1466 Mündleria

Discovery
- Discovered by: K. Reinmuth
- Discovery site: Heidelberg Obs.
- Discovery date: 31 May 1938

Designations
- Named after: Max Mündler (astronomer)
- Alternative designations: 1938 KA · 1950 UK 1952 DF_{1} · 1963 DJ A923 GA
- Minor planet category: main-belt · (inner)

Orbital characteristics
- Epoch 4 September 2017 (JD 2458000.5)
- Uncertainty parameter 0
- Observation arc: 93.91 yr (34,299 days)
- Aphelion: 2.7498 AU
- Perihelion: 2.0041 AU
- Semi-major axis: 2.3769 AU
- Eccentricity: 0.1569
- Orbital period (sidereal): 3.66 yr (1,339 days)
- Mean anomaly: 247.59°
- Mean motion: 0° 16^{m} 8.4^{s} / day
- Inclination: 13.147°
- Longitude of ascending node: 155.01°
- Argument of perihelion: 74.772°

Physical characteristics
- Dimensions: 21.46 km (derived) 22.131±0.052 22.83±6.11 km 23.08±0.34 km 24.954 km (dated)
- Geometric albedo: 0.037±0.021 0.0399±0.0030 0.0554 (derived) 0.058±0.002 0.061±0.012
- Spectral type: C
- Absolute magnitude (H): 11.90 · 12.1 · 12.40 · 12.53±0.29

= 1466 Mündleria =

Carbonaceous asteroid

1466 Mündleria, provisional designation , is a carbonaceous asteroid from the inner regions of the asteroid belt, approximately 22 kilometers in diameter.

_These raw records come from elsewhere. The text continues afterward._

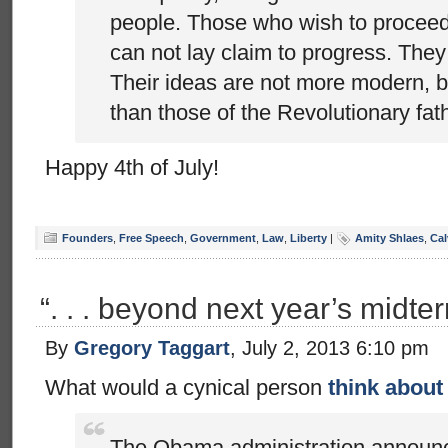
people. Those who wish to proceed 
can not lay claim to progress. They
Their ideas are not more modern, b
than those of the Revolutionary fat
Happy 4th of July!
Founders
,
Free Speech
,
Government
,
Law
,
Liberty
|
Amity Shlaes
,
Cal
“. . . beyond next year’s midte
By
Gregory Taggart
, July 2, 2013 6:10 pm
What would a cynical person
think about 
The Obama administration announ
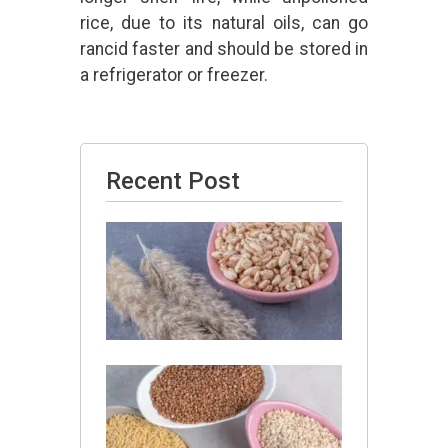
rice, due to its natural oils, can go
rancid faster and should be stored in
a refrigerator or freezer.
Recent Post
Is Barley
Good
for
Thyroid?
July 13,
2026
Is
Jowar
and
Barley
Same?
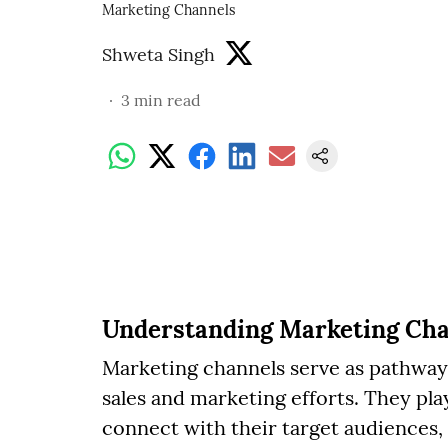
Marketing Channels
Shweta Singh
3
min read
Understanding Marketing Cha
Marketing channels serve as pathway
sales and marketing efforts. They pla
connect with their target audiences,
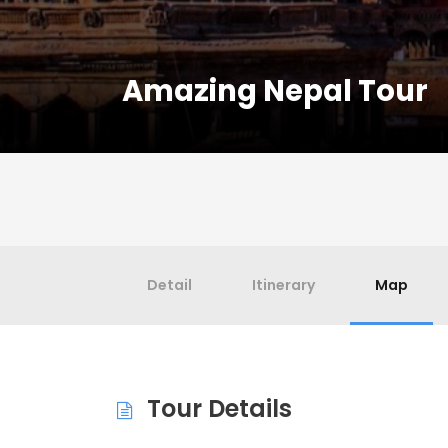
Amazing Nepal Tour
Detail
Itinerary
Map
Tour Details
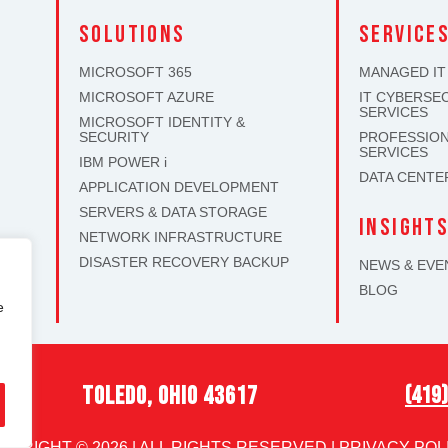
solutions
SERVICE
MICROSOFT 365
MANAGED IT
MICROSOFT AZURE
IT CYBERSE
SERVICES
MICROSOFT IDENTITY &
SECURITY
PROFESSION
SERVICES
IBM POWER i
DATA CENTE
APPLICATION DEVELOPMENT
SERVERS & DATA STORAGE
INSIGHT
NETWORK INFRASTRUCTURE
DISASTER RECOVERY BACKUP
NEWS & EVE
BLOG
e
toledo, ohio 43617
(419
PYRIGHT © 2026 | ALL RIGHTS RESERVED |
PRIVACY POL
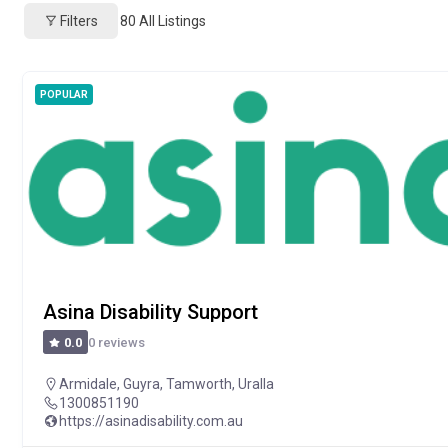
Filters
80
All Listings
POPULAR
Asina Disability Support
0 reviews
0.0
Armidale
,
Guyra
,
Tamworth
,
Uralla
1300851190
https://asinadisability.com.au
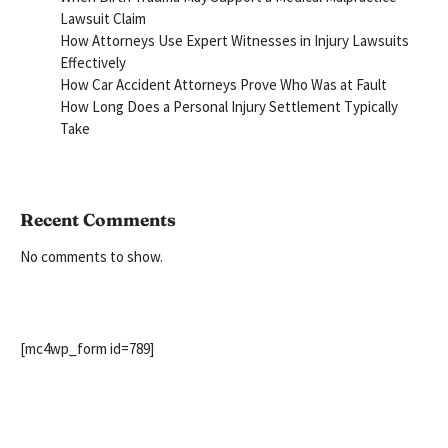
Lawsuit Claim
How Attorneys Use Expert Witnesses in Injury Lawsuits
Effectively
How Car Accident Attorneys Prove Who Was at Fault
How Long Does a Personal Injury Settlement Typically
Take
Recent Comments
No comments to show.
[mc4wp_form id=789]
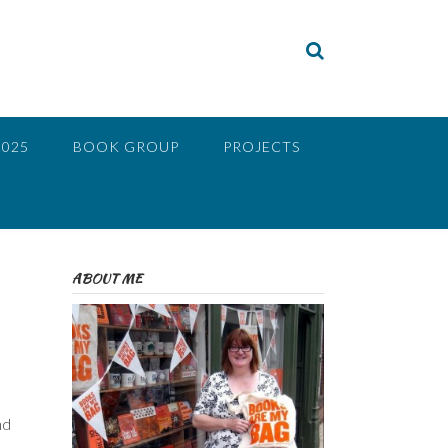
2025
BOOK GROUP
PROJECTS
ABOUT ME
nd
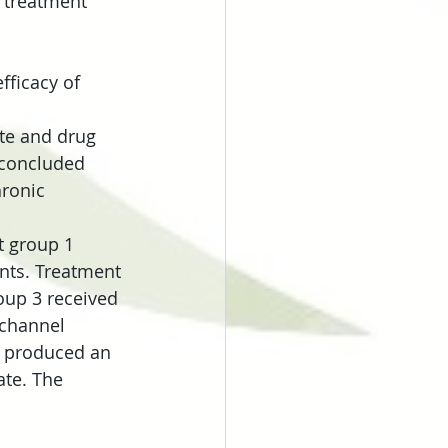
 treatment 
fficacy of 
te and drug 
 concluded 
hronic 
t group 1 
nts. Treatment 
oup 3 received 
channel 
s produced an 
ate. The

It was discovered on 31 May 1938, by German astronomer Karl Reinmuth at Heidelberg Observatory in southern Germany, and later named after German astronomer Max Mündler.

== Orbit and classification ==

Mündleria orbits the Sun in the inner main-belt at a distance of 2.0–2.7 AU once every 3 years and 8 months (1,339 days). Its orbit has an eccentricity of 0.16 and an inclination of 13° with respect to the ecliptic. Mündlerias observation arc begins with its official discovery observation in 1938. It was first identified as at Heidelberg in 1923.

== Physical characteristics ==

The asteroid has been characterized as a carbonaceous C-type asteroid.

=== Diameter and albedo ===

According to the surveys carried out by the Japanese Akari satellite and NASA's Wide-field Infrared Survey Explorer with its subsequent NEOWISE mission, Mündleria measures between 22.13 and 24.95 kilometers in diameter, and its surface has an albedo between 0.037 and 0.061. The Collaborative Asteroid Lightcurve Link derives an albedo of 0.055 and a diameter of 21.46 kilometers with an absolute magnitude of 12.1.

=== Lightcurves ===

Photometric observations of asteroid 1466 Mundleria (e = 0.15, i = 13.15°, H = 12.23) were conducted using telescopes located in New Mexico, Italy, and Malta between March 24 and April 25, 2022. An analysis of these data points yielded a rotation period of 89.28 ± 0.065 hours.

== Naming ==

This minor planet was named after German astronomer Max Mündler (1876–1969), staff member at the Heidelberg-Königstuhl State Observatory where the body was discovered. The name was proposed by Heinrich Vogt after whom the minor planet 1439 Vogtia is named. The official naming citation was mentioned in The Names of the Minor Planets by Paul Herget in 1955 (H 131).